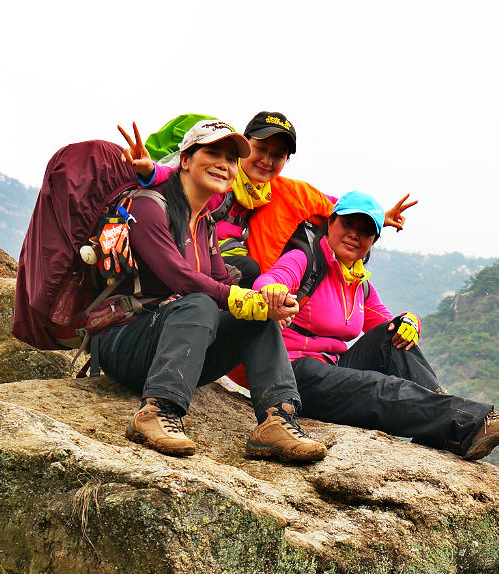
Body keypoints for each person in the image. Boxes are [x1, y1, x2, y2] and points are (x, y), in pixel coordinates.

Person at [90, 118, 325, 463]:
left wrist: (267, 306)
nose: (223, 164)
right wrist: (240, 298)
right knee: (200, 302)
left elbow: (224, 284)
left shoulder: (205, 223)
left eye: (231, 159)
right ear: (185, 159)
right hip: (123, 342)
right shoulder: (147, 205)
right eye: (212, 153)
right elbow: (179, 276)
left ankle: (278, 420)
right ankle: (157, 411)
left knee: (254, 317)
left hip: (175, 348)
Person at [251, 191, 499, 460]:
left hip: (332, 370)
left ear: (373, 240)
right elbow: (272, 278)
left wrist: (411, 321)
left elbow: (388, 328)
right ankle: (467, 423)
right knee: (380, 387)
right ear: (330, 222)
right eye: (347, 224)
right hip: (295, 373)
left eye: (365, 231)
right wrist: (273, 291)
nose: (354, 235)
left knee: (394, 335)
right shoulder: (306, 259)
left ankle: (448, 424)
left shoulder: (359, 285)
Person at [120, 113, 416, 280]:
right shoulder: (220, 175)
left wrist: (379, 216)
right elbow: (176, 178)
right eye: (260, 149)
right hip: (185, 252)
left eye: (278, 155)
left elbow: (331, 204)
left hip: (221, 261)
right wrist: (148, 170)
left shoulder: (275, 190)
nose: (267, 161)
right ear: (244, 145)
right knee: (249, 269)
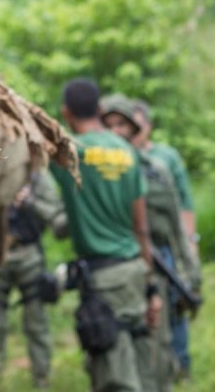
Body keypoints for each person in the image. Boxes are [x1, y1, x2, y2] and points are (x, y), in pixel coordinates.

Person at [50, 78, 162, 392]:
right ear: (100, 109)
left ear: (66, 112)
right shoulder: (127, 151)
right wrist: (151, 285)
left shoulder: (69, 153)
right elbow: (141, 228)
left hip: (101, 280)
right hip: (133, 272)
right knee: (140, 363)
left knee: (113, 376)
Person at [101, 94, 198, 391]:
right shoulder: (98, 171)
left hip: (155, 263)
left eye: (123, 124)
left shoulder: (157, 170)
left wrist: (191, 271)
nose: (117, 131)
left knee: (158, 344)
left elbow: (176, 227)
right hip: (114, 268)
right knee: (114, 351)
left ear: (135, 128)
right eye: (110, 124)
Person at [0, 170, 66, 390]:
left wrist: (29, 202)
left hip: (28, 254)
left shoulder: (38, 178)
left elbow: (58, 220)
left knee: (36, 323)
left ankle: (42, 381)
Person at [131, 100, 200, 380]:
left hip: (163, 245)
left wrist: (189, 243)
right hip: (136, 250)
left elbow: (183, 202)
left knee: (176, 303)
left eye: (138, 125)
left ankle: (180, 363)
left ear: (148, 126)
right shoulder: (123, 157)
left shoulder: (165, 157)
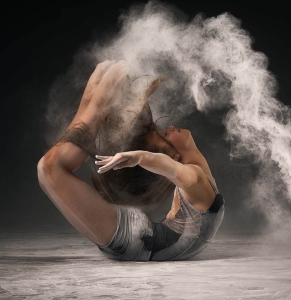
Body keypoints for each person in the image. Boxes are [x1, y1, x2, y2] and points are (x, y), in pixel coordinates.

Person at [37, 60, 224, 261]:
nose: (170, 128)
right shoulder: (199, 178)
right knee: (49, 169)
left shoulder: (194, 177)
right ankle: (92, 104)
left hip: (138, 241)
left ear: (173, 156)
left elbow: (173, 169)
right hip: (141, 238)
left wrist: (139, 157)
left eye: (164, 136)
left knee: (49, 169)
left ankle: (95, 105)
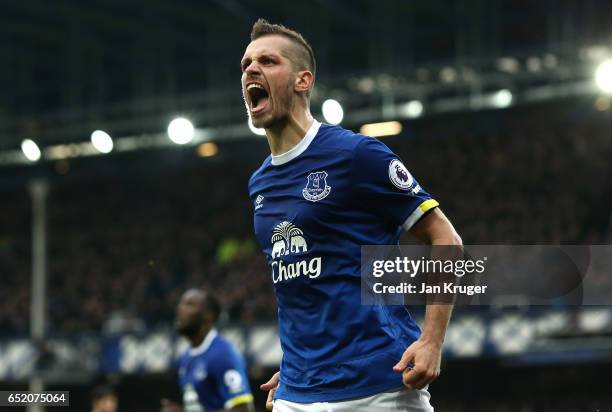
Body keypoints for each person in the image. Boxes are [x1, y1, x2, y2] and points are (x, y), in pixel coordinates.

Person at [243, 19, 461, 411]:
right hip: (298, 393)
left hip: (379, 388)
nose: (251, 70)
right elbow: (299, 292)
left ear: (302, 80)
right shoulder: (259, 183)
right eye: (246, 64)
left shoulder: (356, 155)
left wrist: (432, 340)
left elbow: (446, 238)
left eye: (268, 61)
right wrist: (294, 367)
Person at [161, 289, 254, 412]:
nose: (179, 309)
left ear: (209, 315)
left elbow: (243, 409)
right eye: (181, 304)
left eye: (189, 304)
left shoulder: (222, 354)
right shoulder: (186, 358)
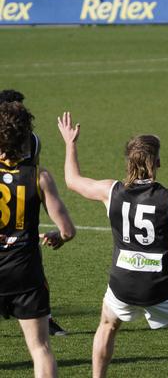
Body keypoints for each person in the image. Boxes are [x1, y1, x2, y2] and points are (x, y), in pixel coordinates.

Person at [57, 112, 168, 378]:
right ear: (156, 162)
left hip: (122, 284)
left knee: (107, 325)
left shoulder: (111, 191)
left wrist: (70, 143)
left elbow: (72, 180)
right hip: (159, 288)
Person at [0, 101, 76, 377]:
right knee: (40, 348)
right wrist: (59, 237)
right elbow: (67, 230)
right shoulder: (38, 176)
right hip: (24, 274)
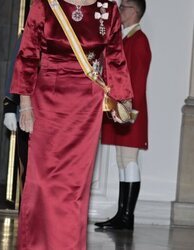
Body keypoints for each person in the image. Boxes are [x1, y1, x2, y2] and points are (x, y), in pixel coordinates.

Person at [10, 0, 133, 249]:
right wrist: (25, 105)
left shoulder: (108, 10)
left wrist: (124, 101)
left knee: (73, 187)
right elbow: (28, 55)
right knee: (42, 182)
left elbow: (115, 58)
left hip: (85, 108)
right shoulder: (44, 5)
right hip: (46, 102)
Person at [95, 0, 151, 230]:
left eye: (123, 6)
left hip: (129, 111)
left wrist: (126, 111)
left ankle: (127, 216)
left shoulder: (139, 41)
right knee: (121, 161)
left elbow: (136, 81)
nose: (118, 10)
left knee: (128, 160)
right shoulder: (125, 39)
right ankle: (122, 215)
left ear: (134, 12)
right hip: (122, 109)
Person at [3, 32, 29, 196]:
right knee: (28, 168)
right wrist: (10, 107)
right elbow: (16, 69)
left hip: (60, 114)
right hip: (29, 113)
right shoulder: (29, 34)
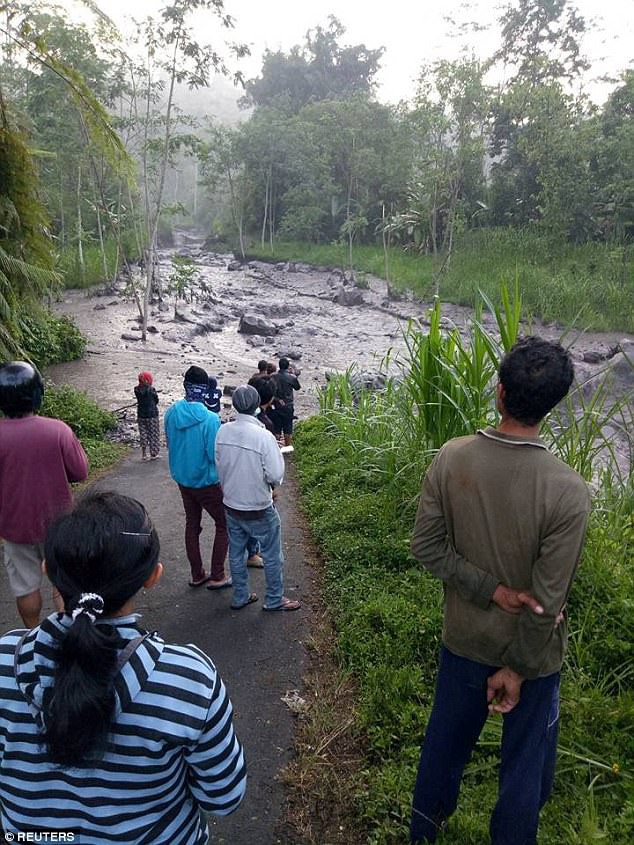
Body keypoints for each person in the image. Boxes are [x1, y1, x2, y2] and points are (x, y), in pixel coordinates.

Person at [409, 336, 591, 845]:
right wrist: (517, 668)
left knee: (444, 748)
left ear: (500, 393)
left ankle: (422, 833)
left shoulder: (453, 458)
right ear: (552, 405)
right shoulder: (568, 490)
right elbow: (546, 600)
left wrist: (490, 591)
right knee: (525, 771)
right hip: (536, 658)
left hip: (465, 640)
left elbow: (426, 547)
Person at [0, 491, 246, 841]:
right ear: (152, 577)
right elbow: (224, 796)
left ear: (47, 572)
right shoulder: (188, 679)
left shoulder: (5, 658)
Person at [0, 361, 88, 627]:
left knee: (25, 586)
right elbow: (80, 471)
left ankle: (33, 634)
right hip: (57, 524)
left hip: (14, 527)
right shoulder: (57, 430)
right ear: (37, 393)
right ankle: (65, 628)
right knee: (62, 581)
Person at [215, 385, 300, 612]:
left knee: (236, 551)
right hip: (259, 506)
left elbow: (220, 465)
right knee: (272, 555)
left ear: (234, 405)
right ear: (256, 404)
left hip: (231, 503)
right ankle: (274, 599)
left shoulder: (223, 431)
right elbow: (274, 474)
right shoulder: (263, 436)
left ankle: (240, 596)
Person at [164, 365, 230, 589]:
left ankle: (197, 574)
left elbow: (170, 443)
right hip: (206, 482)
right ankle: (218, 574)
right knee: (224, 523)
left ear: (185, 386)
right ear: (204, 389)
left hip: (183, 480)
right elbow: (214, 456)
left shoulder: (172, 412)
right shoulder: (211, 419)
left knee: (192, 524)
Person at [272, 357, 300, 447]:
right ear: (288, 366)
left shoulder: (273, 376)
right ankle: (287, 448)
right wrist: (293, 374)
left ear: (279, 366)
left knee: (277, 428)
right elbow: (297, 387)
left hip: (276, 404)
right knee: (288, 428)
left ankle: (275, 447)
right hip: (288, 405)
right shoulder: (291, 377)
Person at [134, 370, 160, 460]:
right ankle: (153, 454)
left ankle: (144, 454)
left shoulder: (136, 389)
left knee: (143, 434)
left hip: (141, 414)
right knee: (154, 434)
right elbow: (156, 400)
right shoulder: (151, 389)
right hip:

Task instructions:
Verbatim copy without images: write the records above out in full.

Result for this task:
Body keypoints for each person in the image. Boxes are [x1, y1, x2, y2] and points are (x, y), in pixel coordinates.

Person at [90, 118, 325, 463]:
left wrist: (267, 306)
nose: (223, 164)
right wrist: (240, 298)
right knee: (200, 302)
left elbow: (224, 284)
left shoulder: (205, 223)
left eye: (231, 159)
right ear: (185, 159)
right hip: (123, 342)
right shoulder: (147, 205)
right eye: (212, 153)
right elbow: (179, 276)
left ankle: (278, 420)
right ankle: (157, 411)
left knee: (254, 317)
left hip: (175, 348)
Person at [251, 191, 499, 460]:
left hip: (332, 370)
left ear: (373, 240)
right elbow: (272, 278)
left wrist: (411, 321)
left elbow: (388, 328)
right ankle: (467, 423)
right knee: (380, 387)
right ear: (330, 222)
right eye: (347, 224)
right hip: (295, 373)
left eye: (365, 231)
right wrist: (273, 291)
nose: (354, 235)
left knee: (394, 335)
right shoulder: (306, 259)
left ankle: (448, 424)
left shoulder: (359, 285)
Person at [120, 113, 416, 280]:
right shoulder: (220, 175)
left wrist: (379, 216)
right elbow: (176, 178)
right eye: (260, 149)
right hip: (185, 252)
left eye: (278, 155)
left elbow: (331, 204)
left hip: (221, 261)
right wrist: (148, 170)
left shoulder: (275, 190)
nose: (267, 161)
right ear: (244, 145)
right knee: (249, 269)
Body keypoints for each person in the image. Boxes are [x1, y1, x2, y2] and points are (x, y), in pixel coordinates.

Person at [50, 78, 162, 392]:
right ear: (100, 109)
left ear: (66, 112)
right shoulder: (127, 151)
right wrist: (151, 285)
left shoulder: (69, 153)
right elbow: (141, 228)
left hip: (101, 280)
right hip: (133, 272)
right knee: (140, 363)
left knee: (113, 376)
Person at [101, 94, 198, 391]:
right shoulder: (98, 171)
left hip: (155, 263)
left eye: (123, 124)
left shoulder: (157, 170)
left wrist: (191, 271)
nose: (117, 131)
left knee: (158, 344)
left elbow: (176, 227)
right hip: (114, 268)
right knee: (114, 351)
left ear: (135, 128)
right eye: (110, 124)
Person at [0, 170, 66, 390]:
left wrist: (29, 202)
left hip: (28, 254)
left shoulder: (38, 178)
left elbow: (58, 220)
left knee: (36, 323)
left ankle: (42, 381)
Person at [131, 100, 200, 380]:
left hip: (163, 245)
left wrist: (189, 243)
right hip: (136, 250)
left elbow: (183, 202)
left knee: (176, 303)
left eye: (138, 125)
left ankle: (180, 363)
left ear: (148, 126)
right shoulder: (123, 157)
left shoulder: (165, 157)
Body keypoints for each person in the image. Boxes are [x1, y1, x2, y2] and points are (x, y), in pixel coordinates.

Person at [37, 60, 224, 261]:
nose: (170, 128)
right shoulder: (199, 178)
right knee: (49, 169)
left shoulder: (194, 177)
right ankle: (92, 104)
left hip: (138, 241)
left ear: (173, 156)
left elbow: (173, 169)
right hip: (141, 238)
left wrist: (139, 157)
left eye: (164, 136)
left knee: (49, 169)
left ankle: (95, 105)
Body keypoints for each person in the image. Boxes are [x1, y1, x2, y2] and points are (x, y), in pixel coordinates.

Person at [243, 19, 461, 411]:
right hip: (298, 393)
left hip: (379, 388)
nose: (251, 70)
right elbow: (299, 292)
left ear: (302, 80)
right shoulder: (259, 183)
right eye: (246, 64)
left shoulder: (356, 155)
left wrist: (432, 340)
left elbow: (446, 238)
left eye: (268, 61)
right wrist: (294, 367)
Person at [161, 289, 254, 412]:
nose: (179, 309)
left ear: (209, 315)
left elbow: (243, 409)
right eye: (181, 304)
left eye: (189, 304)
left shoulder: (222, 354)
right shoulder: (186, 358)
Body keypoints for each person in the image. Boxes are [x1, y1, x2, y2] and points are (x, y), in pixel coordinates.

Person at [57, 112, 168, 378]:
right ear: (156, 162)
left hip: (122, 284)
left knee: (107, 325)
left shoulder: (111, 191)
left wrist: (70, 143)
left elbow: (72, 180)
right hip: (159, 288)
Person at [0, 101, 76, 377]:
right knee: (40, 348)
right wrist: (59, 237)
right elbow: (67, 230)
right shoulder: (38, 176)
right hip: (24, 274)
Body keypoints for each person in the image. Boxes are [x1, y1, x2, y2] and points are (x, y), in pixel coordinates.

Person at [10, 0, 133, 249]:
right wrist: (25, 105)
left shoulder: (108, 10)
left wrist: (124, 101)
left knee: (73, 187)
right elbow: (28, 55)
right knee: (42, 182)
left elbow: (115, 58)
left hip: (85, 108)
right shoulder: (44, 5)
right hip: (46, 102)
Person at [95, 0, 151, 230]:
left eye: (123, 6)
left hip: (129, 111)
left wrist: (126, 111)
left ankle: (127, 216)
left shoulder: (139, 41)
right knee: (121, 161)
left elbow: (136, 81)
nose: (118, 10)
left knee: (128, 160)
right shoulder: (125, 39)
right ankle: (122, 215)
left ear: (134, 12)
right hip: (122, 109)
Person at [3, 32, 29, 196]:
right knee: (28, 168)
right wrist: (10, 107)
right elbow: (16, 69)
left hip: (60, 114)
right hip: (29, 113)
right shoulder: (29, 34)
Body keypoints for each person in the image. Boxes are [x1, y1, x2, y2] and points are (x, y), in pixel coordinates.

Person at [409, 336, 591, 845]:
right wrist: (517, 668)
left knee: (444, 748)
left ear: (500, 393)
left ankle: (422, 833)
left shoulder: (453, 458)
right ear: (552, 405)
right shoulder: (568, 490)
right elbow: (546, 600)
left wrist: (490, 591)
right knee: (525, 771)
right hip: (536, 658)
left hip: (465, 640)
left elbow: (426, 547)
Person at [0, 491, 246, 841]:
right ear: (152, 577)
right elbow: (224, 796)
left ear: (47, 572)
right shoulder: (188, 679)
left shoulder: (5, 658)
Person at [0, 361, 88, 627]:
left knee: (25, 586)
right elbow: (80, 471)
left ankle: (33, 634)
right hip: (57, 524)
left hip: (14, 527)
right shoulder: (57, 430)
right ear: (37, 393)
right ankle: (65, 628)
right knee: (62, 581)
Person at [215, 385, 300, 612]:
left knee: (236, 551)
right hip: (259, 506)
left elbow: (220, 465)
right knee: (272, 555)
left ear: (234, 405)
right ear: (256, 404)
left hip: (231, 503)
right ankle: (274, 599)
left shoulder: (223, 431)
right elbow: (274, 474)
right shoulder: (263, 436)
left ankle: (240, 596)
Person at [164, 365, 230, 589]:
left ankle: (197, 574)
left elbow: (170, 443)
right hip: (206, 482)
right ankle: (218, 574)
right knee: (224, 523)
left ear: (185, 386)
right ear: (204, 389)
left hip: (183, 480)
right elbow: (214, 456)
left shoulder: (172, 412)
right shoulder: (211, 419)
left knee: (192, 524)
Person at [272, 357, 300, 447]:
right ear: (288, 366)
left shoulder: (273, 376)
right ankle: (287, 448)
right wrist: (293, 374)
left ear: (279, 366)
left knee: (277, 428)
right elbow: (297, 387)
left hip: (276, 404)
right knee: (288, 428)
left ankle: (275, 447)
right hip: (288, 405)
right shoulder: (291, 377)
Person at [134, 370, 160, 460]:
right ankle: (153, 454)
left ankle: (144, 454)
left shoulder: (136, 389)
left knee: (143, 434)
left hip: (141, 414)
right knee: (154, 434)
right elbow: (156, 400)
right shoulder: (151, 389)
right hip:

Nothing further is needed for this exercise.